With the help of state and private sector support, EU structural funds and municipal levies, the budget allocated to green space has quadrupled. Every year €10m is earmarked for nature conservation, according to Bakoyannis, whose candidacy was backed by the centre-right New Democracy party now in government and led by his uncle, the prime minister, Kyriakos Mitsotakis.
Public-private partnerships, until recently a rarity in Greece, will help finance a huge “double regeneration” project that involves a football stadium in the heart of Athens being turned into an urban park, and a green overhaul for the industrial wasteland in the poorer western suburbs where the arena will be moved to.
Progress has been made in reducing car lanes to reclaim public space for pedestrians and cyclists, rejuvenating the hills of Athens, fixing fountains in public squares and creating pocket parks.
All the projects have one goal: to offset the challenges Europe’s warmest city is likely to confront as a result of rising temperatures.
“The next decade is going to be all about heat,” says Lenio Myrivili, co-chair of the Washington-based Extreme Heat Resilience Alliance, who advises Bakoyannis. “How we manage it and prepare for it is going to be vital.”
A former Athens vice-mayor herself, Myrivili is in no doubt of what lies in store if action isn’t taken.The Greek capital has been singled out in studies on the risks posed by climate change.
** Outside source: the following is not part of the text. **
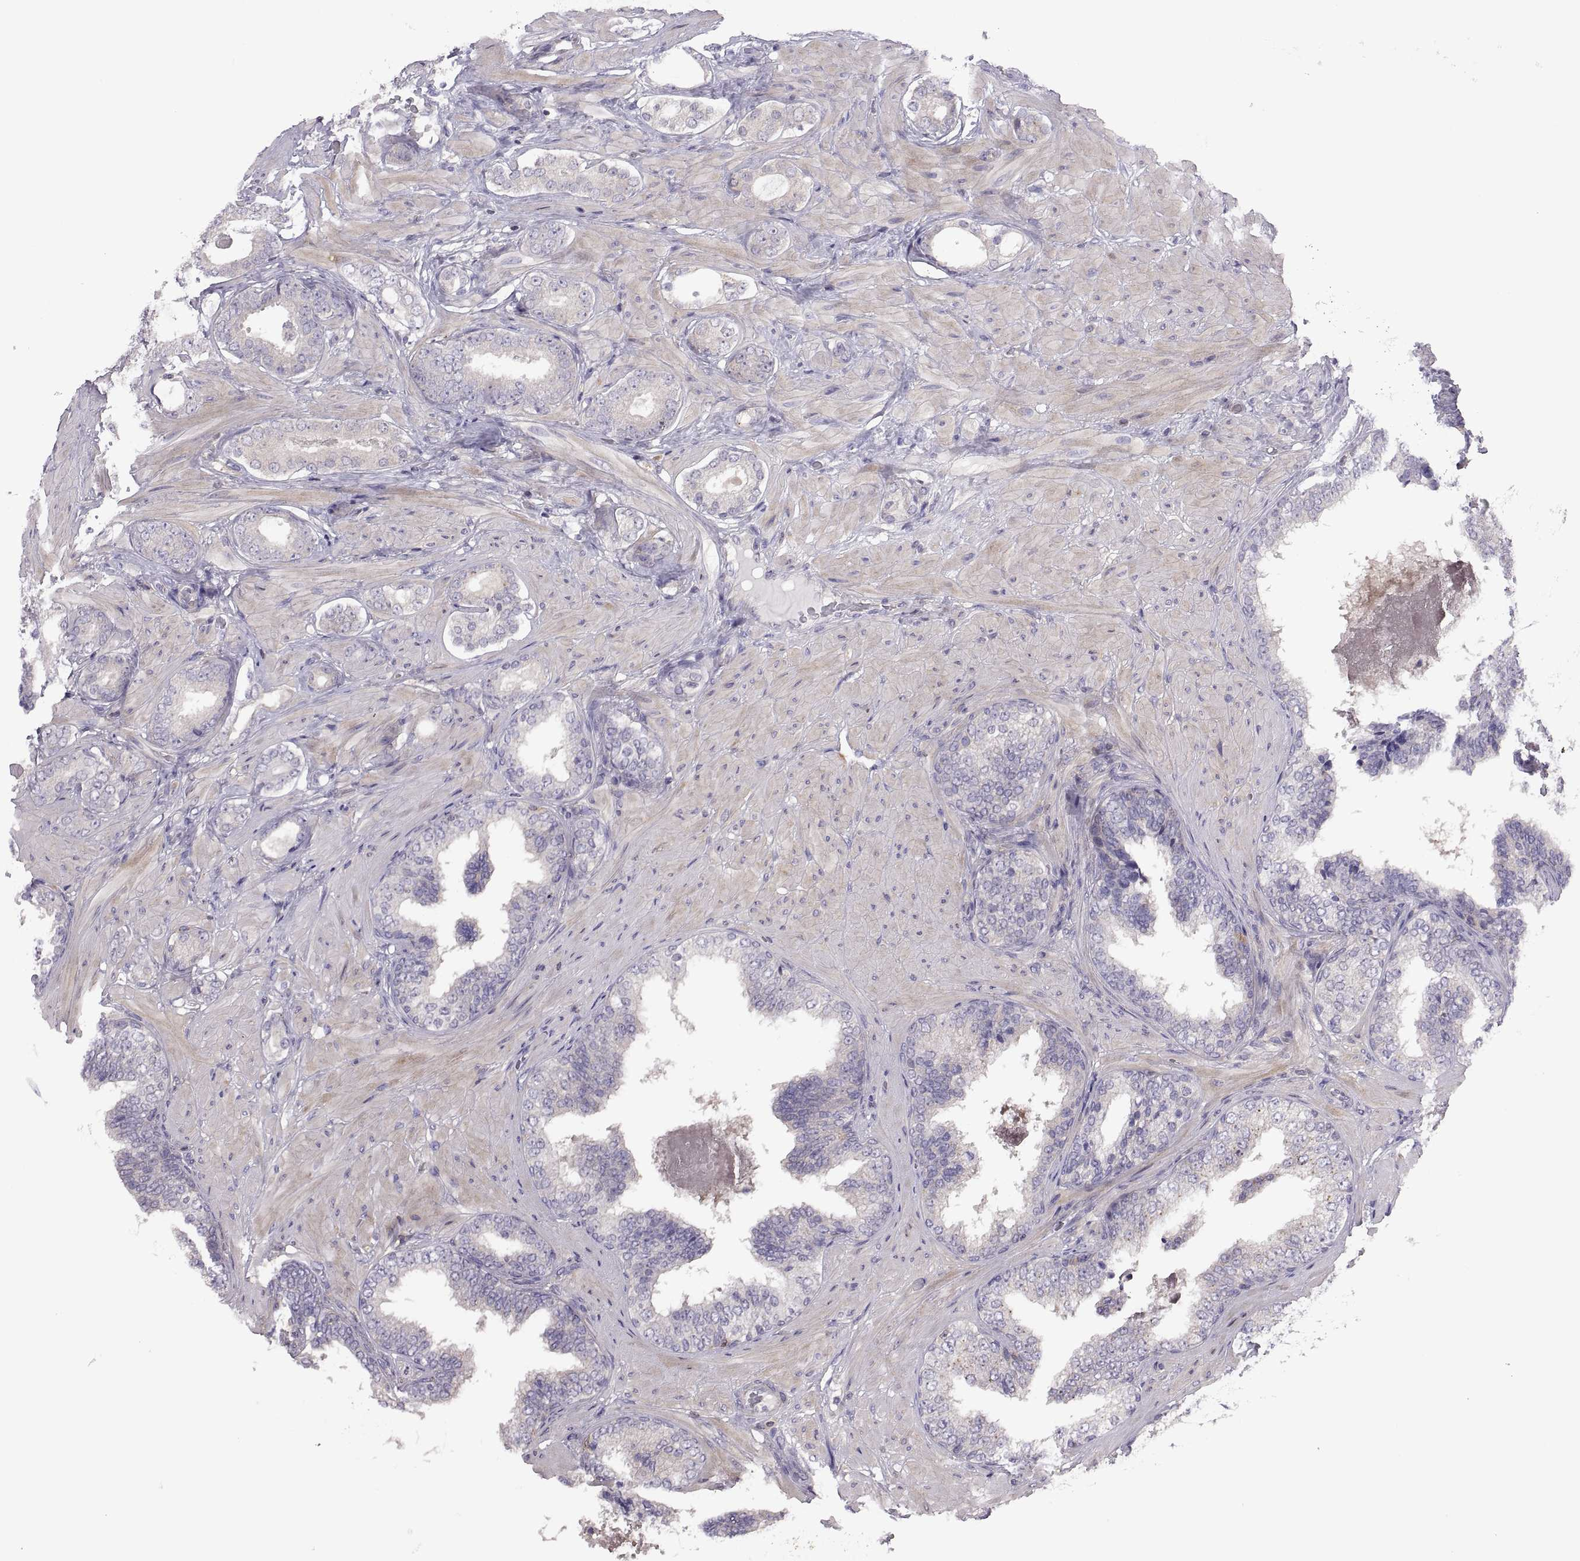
{"staining": {"intensity": "negative", "quantity": "none", "location": "none"}, "tissue": "prostate cancer", "cell_type": "Tumor cells", "image_type": "cancer", "snomed": [{"axis": "morphology", "description": "Adenocarcinoma, Low grade"}, {"axis": "topography", "description": "Prostate"}], "caption": "A histopathology image of prostate cancer (adenocarcinoma (low-grade)) stained for a protein exhibits no brown staining in tumor cells.", "gene": "SPATA32", "patient": {"sex": "male", "age": 60}}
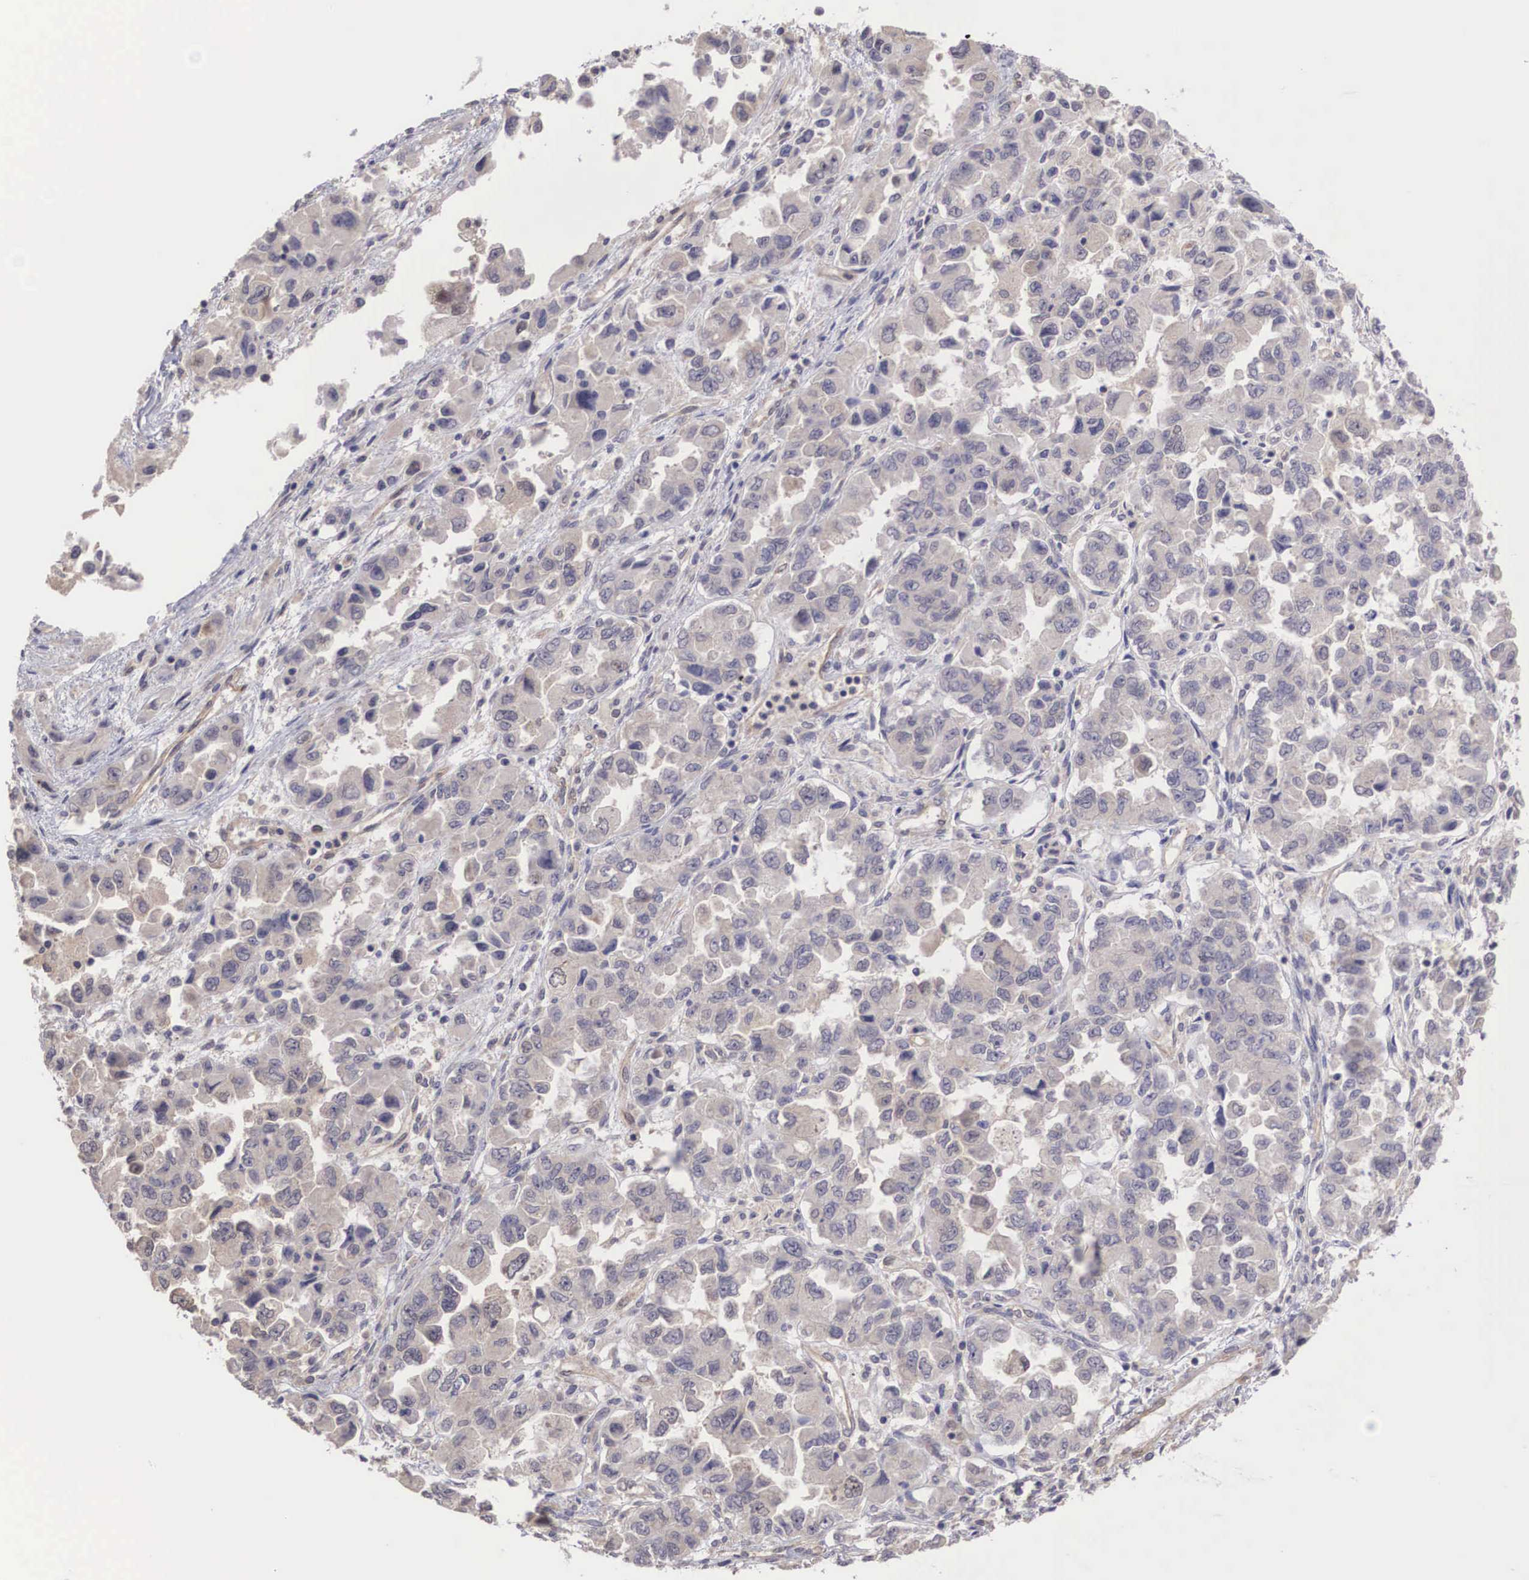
{"staining": {"intensity": "weak", "quantity": "25%-75%", "location": "cytoplasmic/membranous"}, "tissue": "ovarian cancer", "cell_type": "Tumor cells", "image_type": "cancer", "snomed": [{"axis": "morphology", "description": "Cystadenocarcinoma, serous, NOS"}, {"axis": "topography", "description": "Ovary"}], "caption": "Weak cytoplasmic/membranous protein positivity is identified in about 25%-75% of tumor cells in ovarian cancer.", "gene": "DNAJB7", "patient": {"sex": "female", "age": 84}}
An analysis of 571 European cities by Newcastle University in 2018 predicted it would experience the worst increases in severe drought and heatwaves by 2050. In a similar study, the ratings agency Moody’s also ranked the Greek capital highest in terms of exposure to rising temperatures. With heatwaves likely to become more frequent and extreme, it forecast that Greece’s credit strength would also become “sensitive to climate change …. [particularly] if heatwaves were to depress tourist activity”.
Prior to the pandemic Athens had become increasingly popular as a tourist destination, attracting over six million visitors in 2019.
“It’s imperative that we shield the city through heat mitigation,” says Myrivili. “The best way to do this is by introducing nature, biodiversity and ecosystems into urban areas. We’ll also need to more cleverly manage our water resources and ultimately bring the rivers of Attica, so scandalously cemented over, back to life.”
Athens was the first city to sign up to Prince Charles’ Terra Carta, (Earth Charter), described as a roadmap to a green post-pandemic recovery, when the British royal visited the capital for celebrations marking the 200th anniversary of the war of independence last month.
After a “lost decade” as a result of the nation’s prolonged economic crisis, Bakoyannis says he is determined not to lose more time because of the coronavirus crisis.
Exploiting the quietude of lockdown, municipal teams have focused on revamping forgotten parks and hills.
In Omonia square, the central plaza also within view of the Acropolis, analysis has shown temperatures dropping by up to four degrees since a multi-jet fountain was installed last year.
Not all the public works have gone down well. The mayor’s eagerness for “liberating” public space has its critics. Bakoyannis, who has also vowed to tackle vehicle emissions by reducing traffic in the city centre, was forced to hand back a traffic lane on a major avenue amid opposition over the move.
“Like most Athenians I’d love the city centre to be pedestrianised,” says Kostas Hadzopoulos out walking his yorkshire terrier around the freshly-planted pocket park in Pangrati, among the most congested districts in central Athens. “But a lot of these moves seem slapdash and ill-thought-out. That said, this was a rubbish dump before, and now it’s a breath of fresh air.”
Bakoyannis is sanguine in the face of criticism that has also been made by his political opponents.
“Change is never easy,” he says. “At the end of the day improving the quality of life is not ideological… We’re all in this fight together.”